begin Document segment

An anonymous reader writes "Those Aussies are mad!!! Linux is an international phenomenon, drawing in developers and users from all over the globe. This diversity is reflected in the enormous number of flavours (or distributions) it is available in. This cornucopia of names reminds me of nothing so much as the world of beer. I thought it would be entertaining to look for parallels between some notable distros and the beers of the world."

7 of 229 comments (clear)

  1. Linux beer? by spydir31 · · Score: 5, Funny

    You can keep your Yellow Dog beer to yourself, thanks

    1. Re:Linux beer? by imtheguru · · Score: 4, Funny

      Fine then, i will!
      [continues to drink the Fosters.]

      --
      Yet Socrates himself is particularly missed.
      A lovely little thinker but a bugger when he's pissed.
  2. mmm red hat by tolldog · · Score: 4, Funny

    So having a glass of Red Hat on the way to your systems administration job isn't so bad any more...
    "I was studying up... honest."

    --
    -I just work here... how am I supposed to know?
  3. I'd compare this article with the head on top. by Limburgher · · Score: 4, Funny
    It's light and fluffy, providing no real substance, but, like with the head on a Guiness, is not only a definitive part of the experience but an excellent place to write your initial.

    L

    --

    You are not the customer.

    1. Re:I'd compare this article with the head on top. by Limburgher · · Score: 4, Funny
      I agree that it had substance, I merely meant in comparison to the remainder of the pint. Would you really go to the pub for two or three pints of nothing but head?

      I mean, on your beer.

      I mean, ahhhh, crap.

      --

      You are not the customer.

end Document segment
begin Dataset

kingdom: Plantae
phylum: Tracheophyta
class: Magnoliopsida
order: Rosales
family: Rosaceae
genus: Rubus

end Dataset
begin Dataset

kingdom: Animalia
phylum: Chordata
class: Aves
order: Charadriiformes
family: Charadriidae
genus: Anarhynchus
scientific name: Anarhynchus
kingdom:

end Dataset

Translate this sentence from the comment thread on Linux and beer into Spanish: "Linux is an international phenomenon, drawing in developers and users from all over the globe." The records are separate material with no connection to the comment thread on Linux and beer.

Solved exercise:
Linux es un fenómeno internacional que atrae a desarrolladores y usuarios de todo el mundo.